December 17, 1999



Xilinx Inc. 2100 Logic Drive San Jose, CA 95124 Phone: +1 408-559-7778 Fax: +1 408-559-7114 URL: www.xilinx.com/support/techsup/appinfo www.xilinx.com/ipcenter

# Features

- High-performance 16-point complex Fast Fourier Transform (FFT) and Inverse FFT (IFFT)
- 16-bit complex input and output data
- Two's complement arithmetic
- Scaling control
- Parallel architecture provides a new output sample on every clock edge
- · Input data can be continuously streamed into the core
- Naturally ordered input and output data
- High performance and density guaranteed through Relational Placed Macro (RPM) mapping and placement technology
- Incorporates Xilinx Smart-IP technology for maximum performance
- To be used with version 2.1i or later of the Xilinx CORE Generator System

# **General Description**

The vFFT16 core uses a radix-4 Cooley-Tukey [1] algorithm to compute the Discrete Fourier Transform (DFT), or inverse DFT, of a complex data vector. The input data is a vector of 16 complex values represented as 16-bit 2's complement numbers: 16-bits for each of the real and imaginary component of an input data sample.

# 16-Point Complex FFT/IFFT V1.0.3

**Product Specification** 

# **Functional Description**

This core accepts naturally ordered data on the input buses DI\_R and DI\_I and performs a complex FFT or IFFT. These buses are respectively the real and imaginary components of the input sequence. Data must be supplied in a continuous stream to the Core. An internal input data memory controller orders the data into blocks to be presented to the FFT processor. Each block is 16 samples in length. When a new block is assembled it is immediately passed on to the FFT engine. The calculation of a complete FFT requires 16 clock cycles. This means that transforms are performed in a block-continuous fashion. The low processing latency allows data to be continuously streamed into the core. The START signal is used to initiate the first transform. Once START has been asserted to begin the first transform there is no need to assert it again; the core will perform transforms continuously once it has been started. There is an initial 82 clock cycle latency from the time START is asserted to the availability of the first valid output sample. This is illustrated in Figure 2.

Transforms can be computed back-to-back. The MODE\_CE pin indicates when the operating mode signals FWD\_INV and SCALE\_MODE are sampled by the core. This signal is useful when alternating forward and inverse FFTs are performed.

The user can elect to assert START at any time to re-synchronize the processor to the input data. However, this causes the internal pipeline to be flushed. The result is that each time START is applied, the 82 clock cycle start-up latency is experienced.

Just as data is continuously streamed into the core, DFT samples are also continuously streamed out of the core on the XK\_R and XK\_I buses. These buses respectively provide the real and imaginary components of the complex output samples. The DONE signal identifies the start of a transform output vector. Figure 2 shows the timing relationship between DONE and the XK\_R and XK\_I buses. The DFT samples appear in natural order on the output buses starting with XK\_[R/I](0) as indicated in the figure.

:::::

# Activity 1
In the FFT core specification, how many clock cycles pass between the assertion of START and the first valid output sample?
# Activity 2
Return the stretch of the FFT core specification from "Xilinx Inc. 2100" through "Inverse FFT (IFFT)", copied word for word.
# Activity 3
Resume the FFT core specification where it stops.

:::::

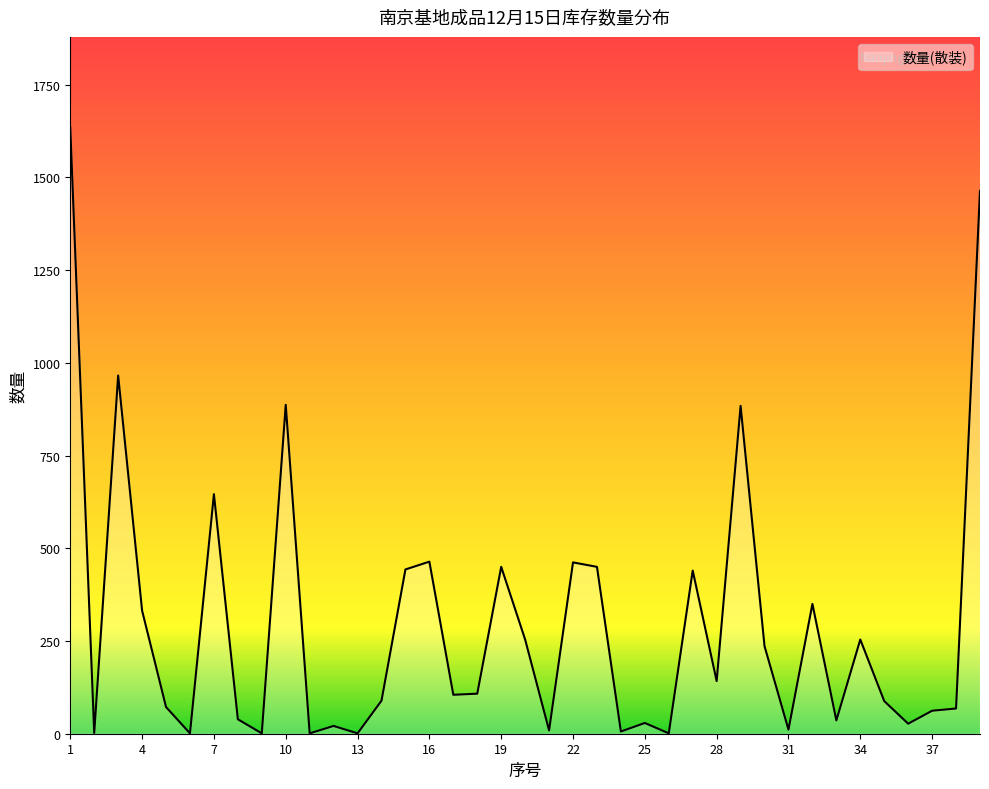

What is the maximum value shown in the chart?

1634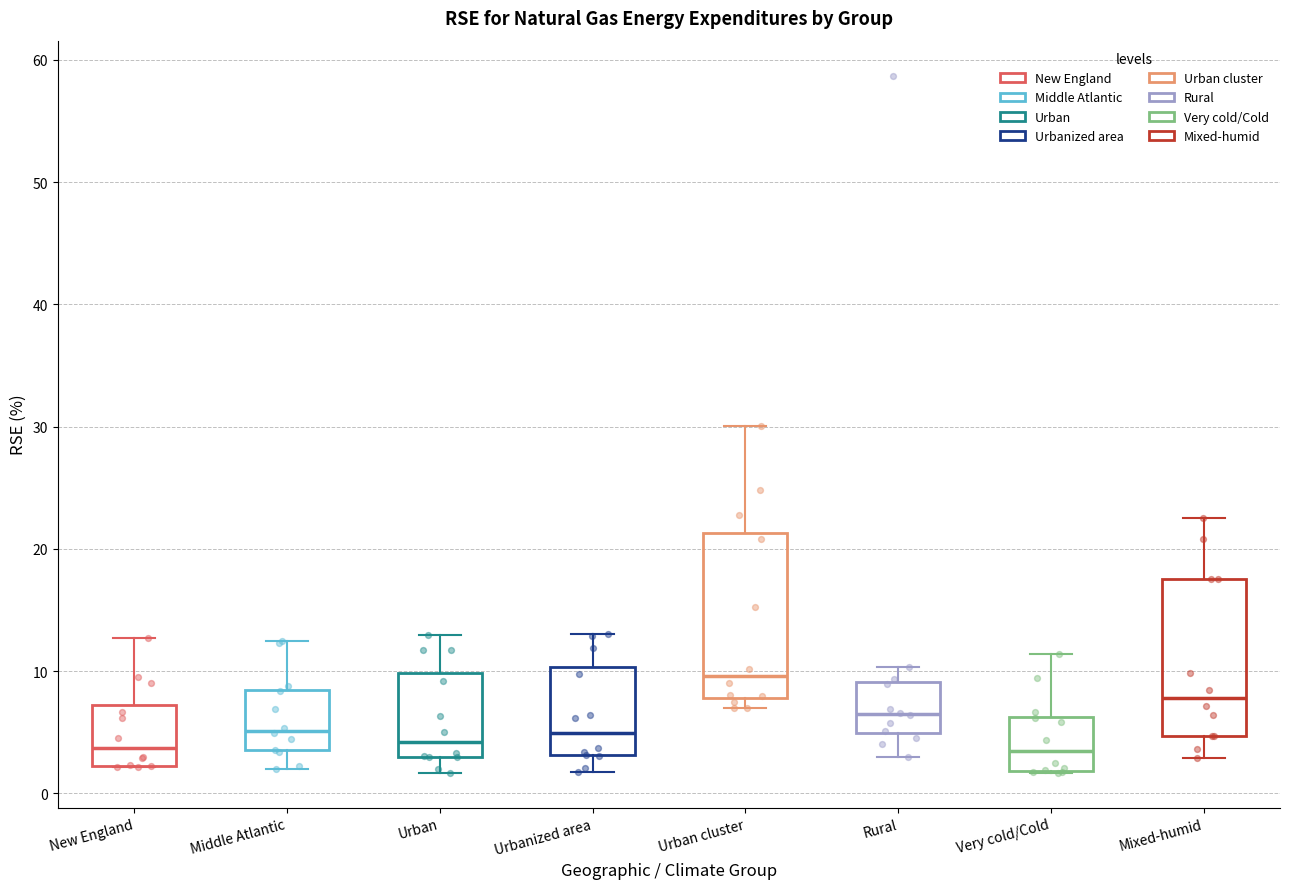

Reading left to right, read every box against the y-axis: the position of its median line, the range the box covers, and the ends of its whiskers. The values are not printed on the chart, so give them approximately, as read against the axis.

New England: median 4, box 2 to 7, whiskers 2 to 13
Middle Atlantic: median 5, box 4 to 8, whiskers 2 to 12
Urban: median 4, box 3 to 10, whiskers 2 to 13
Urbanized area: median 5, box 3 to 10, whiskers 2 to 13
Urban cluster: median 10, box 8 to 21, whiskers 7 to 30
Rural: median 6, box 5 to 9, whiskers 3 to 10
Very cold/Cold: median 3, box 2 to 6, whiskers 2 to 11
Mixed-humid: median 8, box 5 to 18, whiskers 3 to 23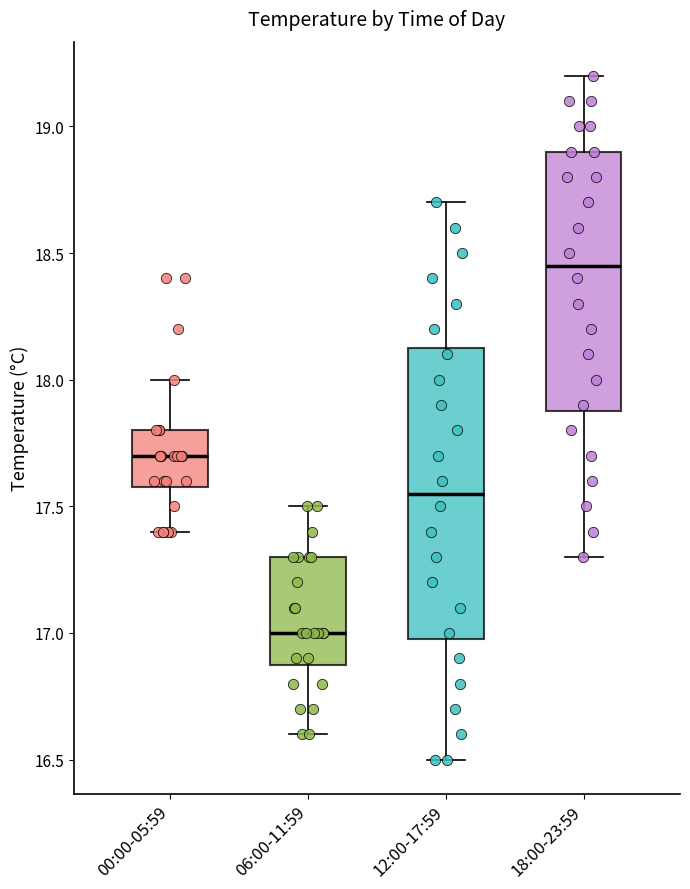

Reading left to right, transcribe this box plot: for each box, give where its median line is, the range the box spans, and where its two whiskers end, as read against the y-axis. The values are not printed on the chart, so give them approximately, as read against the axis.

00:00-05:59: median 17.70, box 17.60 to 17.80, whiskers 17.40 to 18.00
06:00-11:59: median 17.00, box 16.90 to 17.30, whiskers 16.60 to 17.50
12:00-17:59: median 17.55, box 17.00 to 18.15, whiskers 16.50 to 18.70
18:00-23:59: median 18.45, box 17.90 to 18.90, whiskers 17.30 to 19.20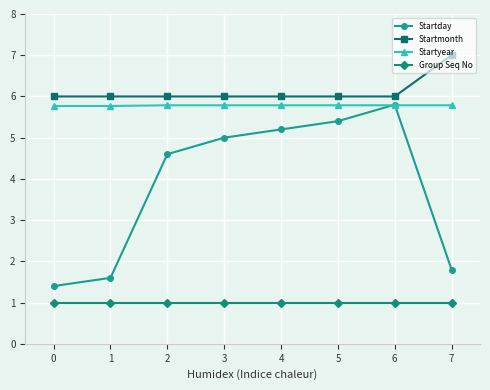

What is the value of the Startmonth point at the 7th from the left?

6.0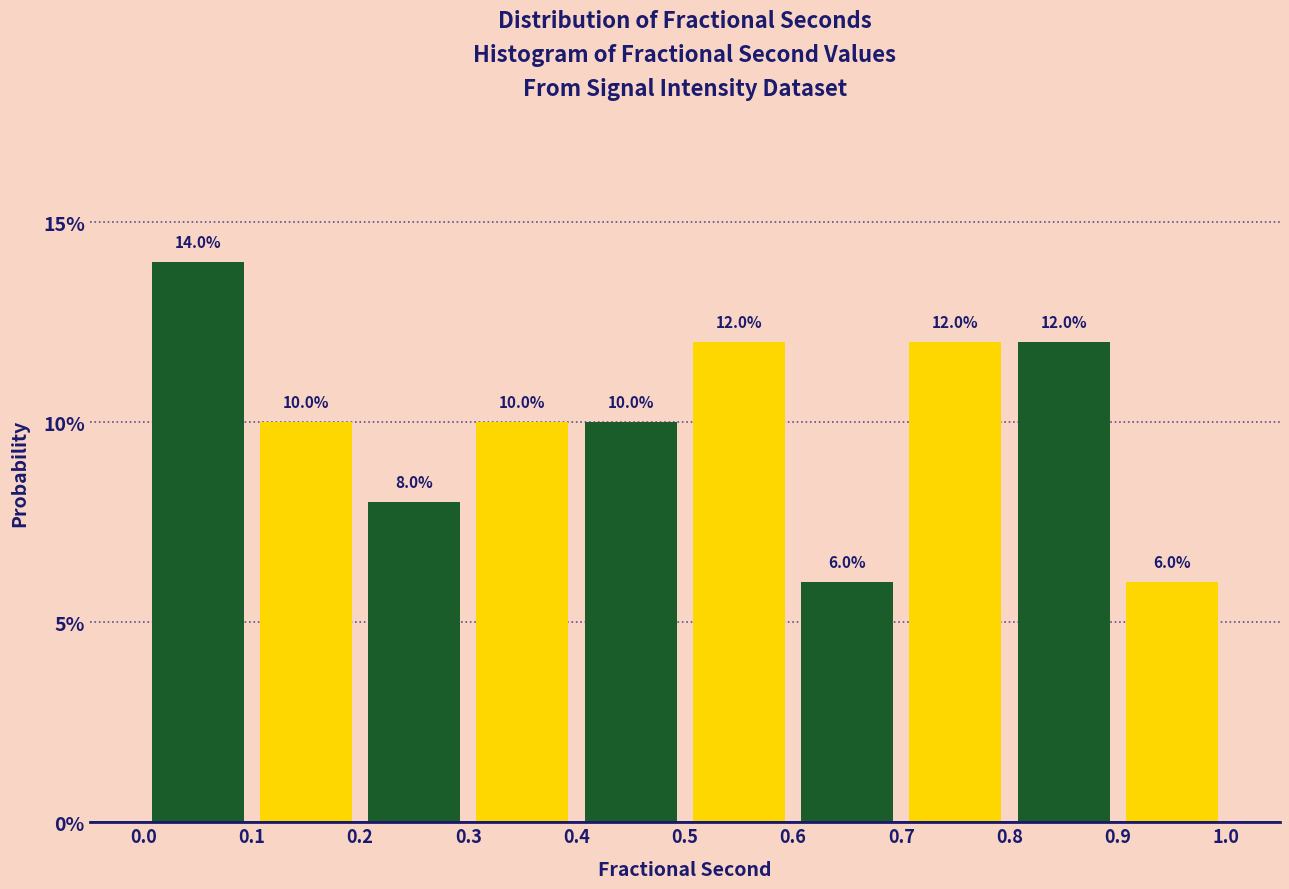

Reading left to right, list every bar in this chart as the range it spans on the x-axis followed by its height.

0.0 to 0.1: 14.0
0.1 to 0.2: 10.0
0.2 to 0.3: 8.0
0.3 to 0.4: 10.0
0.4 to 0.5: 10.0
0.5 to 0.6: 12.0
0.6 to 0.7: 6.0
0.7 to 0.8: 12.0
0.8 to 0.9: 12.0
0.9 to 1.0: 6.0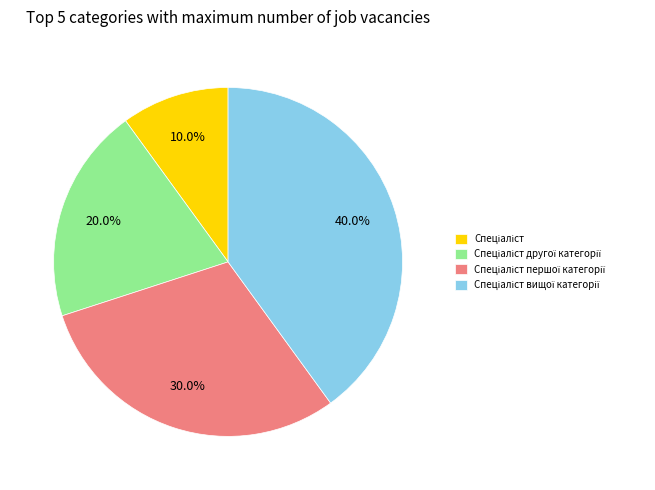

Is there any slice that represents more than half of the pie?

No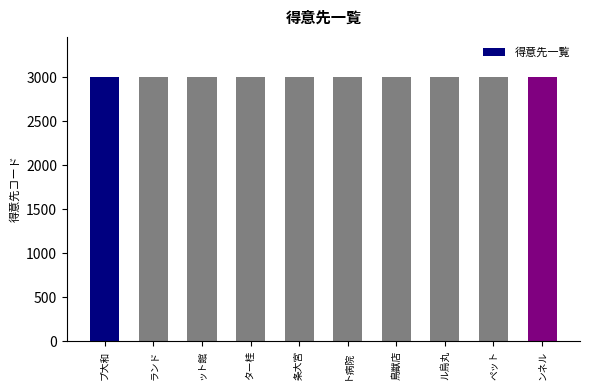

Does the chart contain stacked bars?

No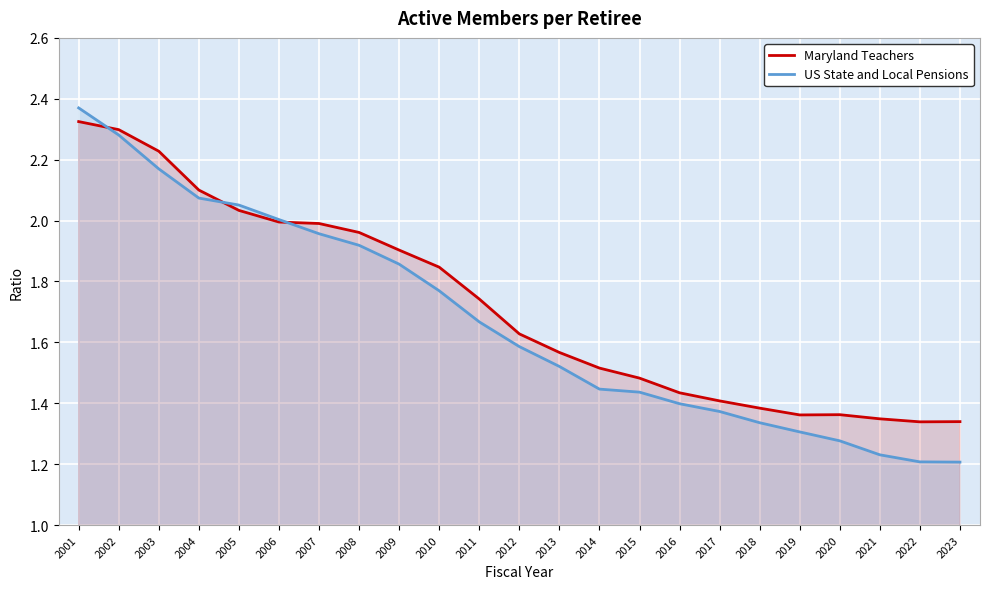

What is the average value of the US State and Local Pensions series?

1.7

:::::

# Written response 1
82 clock cycles.

# Written response 2
Xilinx Inc. 2100 Logic Drive San Jose, CA 95124 Phone: +1 408-559-7778 Fax: +1 408-559-7114 URL: www.xilinx.com/support/techsup/appinfo www.xilinx.com/ipcenter

# Features

- High-performance 16-point complex Fast Fourier Transform (FFT) and Inverse FFT (IFFT)

# Written response 3
Figure 1: 16-Point FFT Schematic Symbol

## **Theory of Operation**

The discrete Fourier transform (DFT) X(k), k=0,...,N-1 of a sequence x(n), n=0,...,N-1 is defined as

$$X(k) = \sum_{n=0}^{N-1} x(n) e^{-j2\pi nk/N} \qquad k = 0, ..., N-1 \quad (1)$$

where *N* is the transform size and  $j = \sqrt{-1}$ . The fast Fourier transform (FFT) is a computationally efficient algorithm for computing a DFT.

The Xilinx 16-point transform engine employs a Cooley-Tukey radix-4 decimation-in-frequency (DIF) FFT[1] to compute the DFT of a complex sequence. In general, this algorithm requires the calculation of columns, or ranks, of radix-4 butterflies. These radix-4 butterflies are sometimes referred to as *dragonflies*. Each processing rank consists of N/4 dragonflies. For N=16 there are two dragonfly ranks, with each rank comprising four dragonflies.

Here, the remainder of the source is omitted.